_ACTIVITY_. Which lines below include "back"? Copy them all.
::: EXCERPTED DATA :::
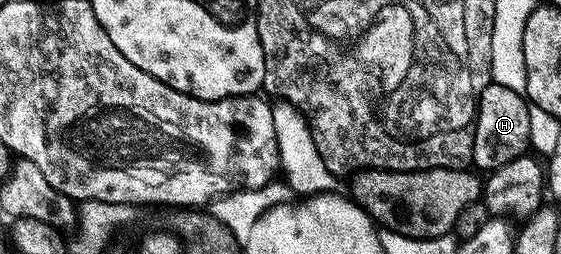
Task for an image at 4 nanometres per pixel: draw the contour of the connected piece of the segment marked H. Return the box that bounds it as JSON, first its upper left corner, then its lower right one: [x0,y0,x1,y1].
[472,84,533,170]

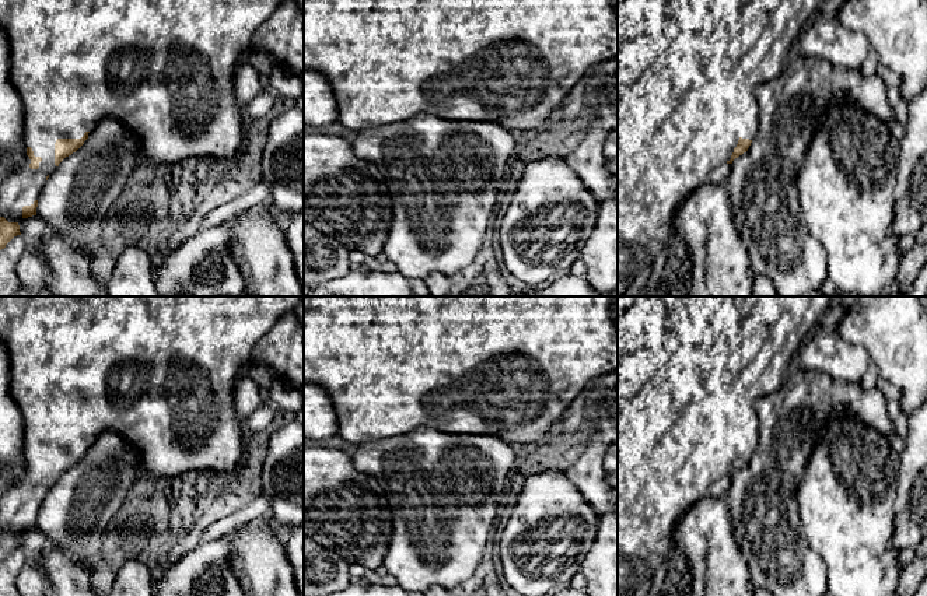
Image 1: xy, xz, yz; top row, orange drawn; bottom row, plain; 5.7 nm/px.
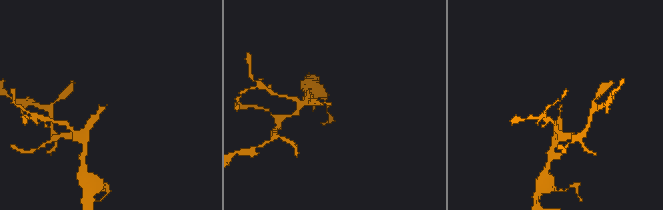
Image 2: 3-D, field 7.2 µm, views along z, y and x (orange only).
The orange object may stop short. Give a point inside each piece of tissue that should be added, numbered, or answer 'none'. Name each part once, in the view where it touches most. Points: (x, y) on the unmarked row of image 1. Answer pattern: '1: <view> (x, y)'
1: xy (160, 371)

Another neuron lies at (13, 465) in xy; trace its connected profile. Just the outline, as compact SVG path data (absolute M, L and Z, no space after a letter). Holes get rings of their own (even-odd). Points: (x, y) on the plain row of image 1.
M0 340L0 487L27 470L24 457L24 418L10 393L10 358Z

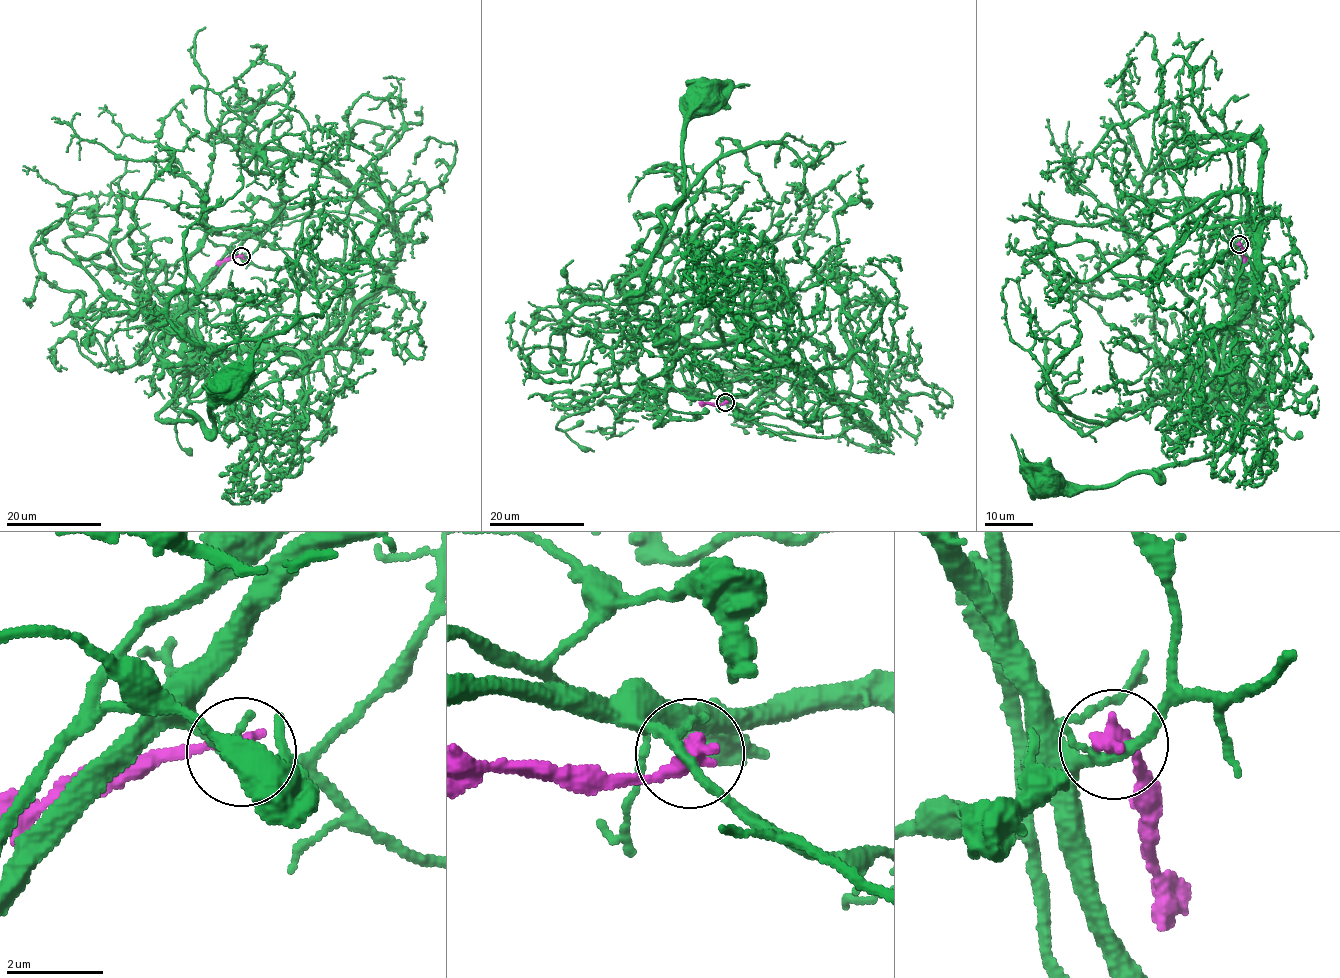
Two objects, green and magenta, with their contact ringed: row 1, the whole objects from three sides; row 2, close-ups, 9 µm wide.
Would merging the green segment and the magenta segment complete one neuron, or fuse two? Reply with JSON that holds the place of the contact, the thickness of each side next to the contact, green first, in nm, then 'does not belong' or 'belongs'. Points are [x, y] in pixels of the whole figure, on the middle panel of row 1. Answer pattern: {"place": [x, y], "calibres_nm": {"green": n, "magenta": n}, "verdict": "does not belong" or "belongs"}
{"place": [725, 402], "calibres_nm": {"green": 180, "magenta": 420}, "verdict": "does not belong"}

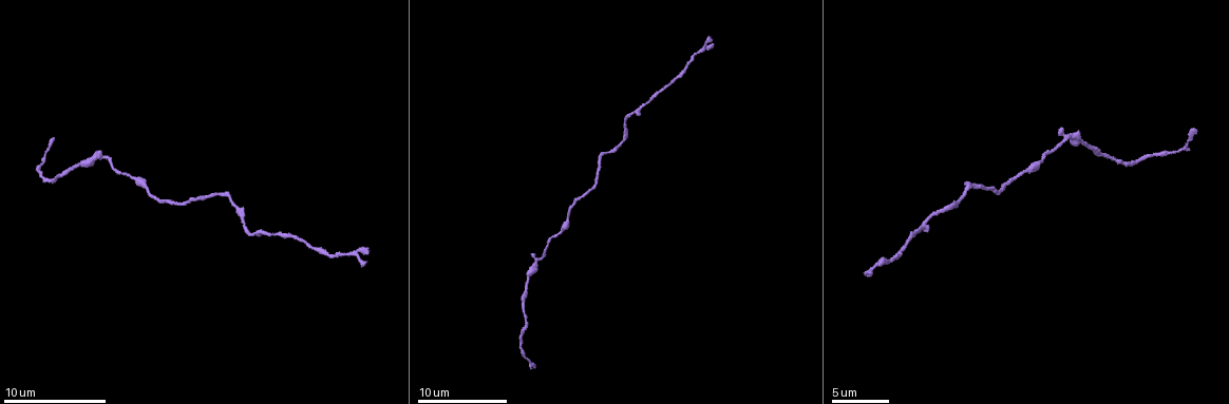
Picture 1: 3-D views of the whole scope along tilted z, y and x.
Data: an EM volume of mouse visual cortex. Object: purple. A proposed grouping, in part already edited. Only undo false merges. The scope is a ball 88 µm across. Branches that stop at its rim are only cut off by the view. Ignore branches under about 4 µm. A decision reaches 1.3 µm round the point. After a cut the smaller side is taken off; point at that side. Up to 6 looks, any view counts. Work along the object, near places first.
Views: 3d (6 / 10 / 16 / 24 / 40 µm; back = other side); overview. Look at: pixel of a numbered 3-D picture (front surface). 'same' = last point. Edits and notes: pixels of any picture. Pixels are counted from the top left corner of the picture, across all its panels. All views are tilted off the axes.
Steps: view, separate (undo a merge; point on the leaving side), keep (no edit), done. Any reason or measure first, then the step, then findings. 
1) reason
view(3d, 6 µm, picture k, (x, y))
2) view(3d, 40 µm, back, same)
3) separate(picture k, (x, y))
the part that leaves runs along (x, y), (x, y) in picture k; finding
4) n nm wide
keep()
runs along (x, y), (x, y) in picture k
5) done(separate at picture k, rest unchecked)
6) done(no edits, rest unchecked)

view(3d, 10 µm, picture 1, (165, 201))

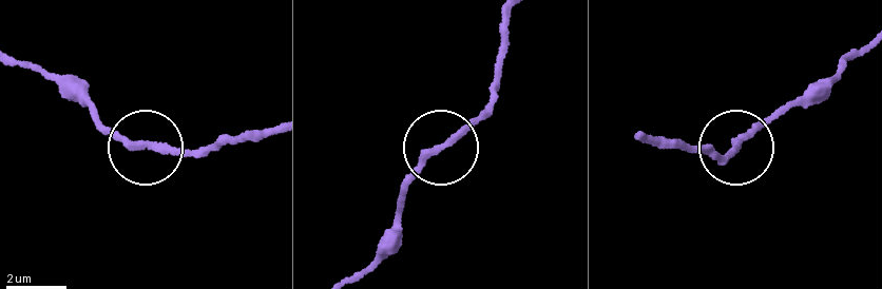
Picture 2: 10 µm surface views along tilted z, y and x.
keep()
runs along (146, 142), (96, 121) in picture 2; continuous, no second neuron

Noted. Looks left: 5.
three arms meet
view(3d, 6 µm, picture 1, (1066, 138))

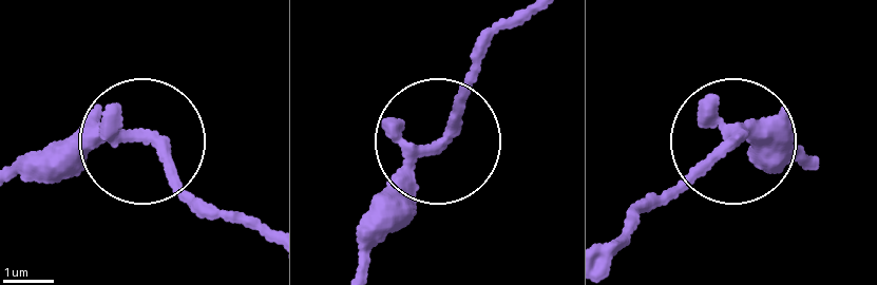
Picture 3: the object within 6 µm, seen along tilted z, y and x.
keep()
runs along (267, 239), (144, 147), (78, 137), (35, 154) in picture 3; all the same neuron

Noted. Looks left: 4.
view(3d, 6 µm, picture 1, (931, 214))

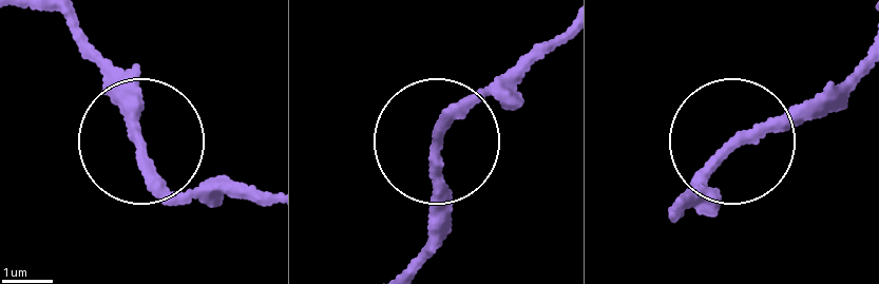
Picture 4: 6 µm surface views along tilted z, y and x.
keep()
one neuron here

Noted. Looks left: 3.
done(no edits, rest unchecked)

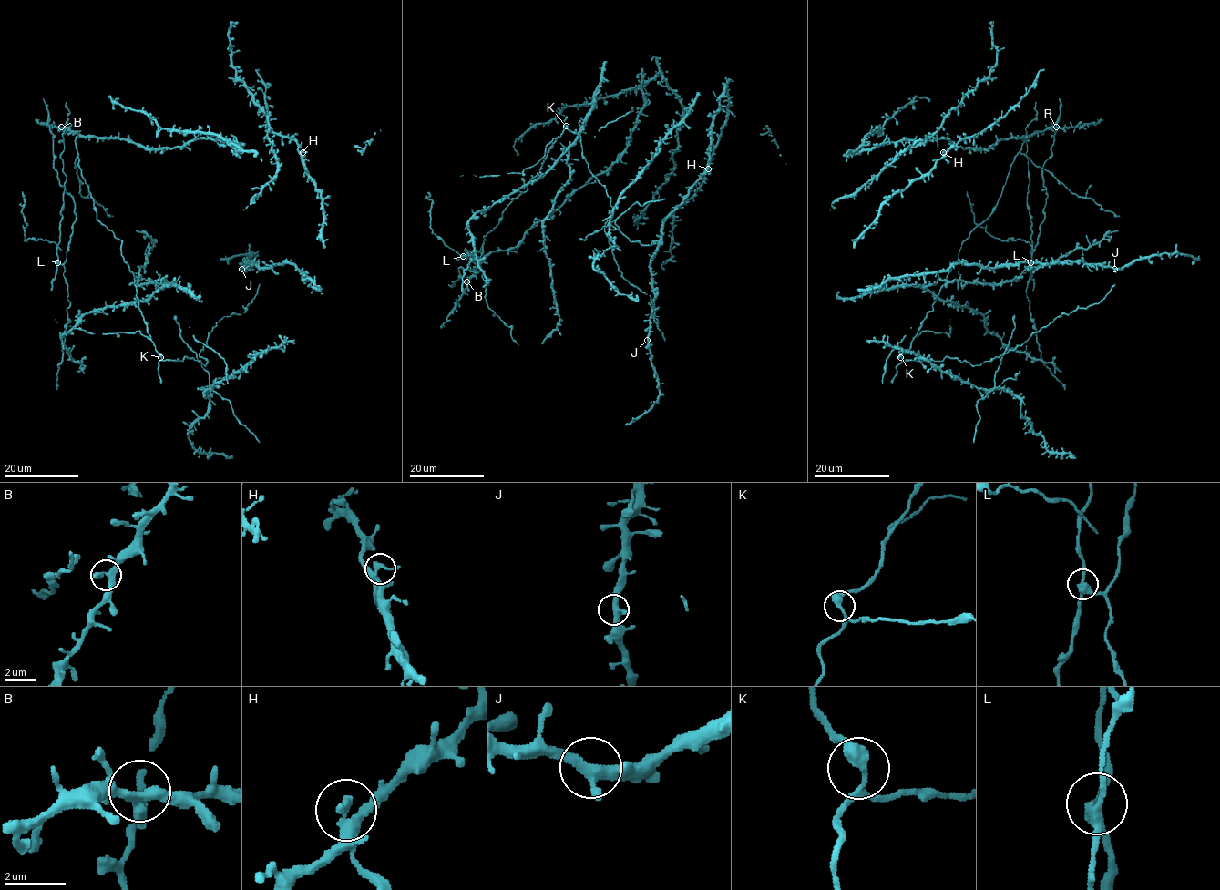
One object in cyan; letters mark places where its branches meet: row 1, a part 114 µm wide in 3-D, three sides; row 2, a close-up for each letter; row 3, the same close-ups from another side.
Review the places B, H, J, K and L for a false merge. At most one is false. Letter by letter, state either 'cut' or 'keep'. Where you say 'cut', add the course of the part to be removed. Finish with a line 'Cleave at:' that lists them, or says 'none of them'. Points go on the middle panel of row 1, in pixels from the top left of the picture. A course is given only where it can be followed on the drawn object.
B: keep
H: keep
J: keep
K: keep
L: cut | (463, 256), (466, 257), (468, 252), (471, 254), (466, 251), (470, 250), (475, 261), (471, 260)
Cleave at: L

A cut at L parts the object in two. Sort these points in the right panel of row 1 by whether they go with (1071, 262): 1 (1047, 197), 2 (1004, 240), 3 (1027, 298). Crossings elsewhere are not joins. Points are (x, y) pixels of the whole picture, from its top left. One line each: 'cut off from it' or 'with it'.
1: with it
2: cut off from it
3: with it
:::
_ANSWER FOR THIS EXERCISE_.
Views: 3d (6 / 10 / 16 / 24 / 40 µm; back = other side); overview. Look at: pixel of a numbered 3-D picture (front surface). 'same' = last point. Edits and notes: pixels of any picture. Pixels are counted from the top left corner of the picture, across all its panels. All views are tilted off the axes.
2) view(3d, 40 µm, back, same)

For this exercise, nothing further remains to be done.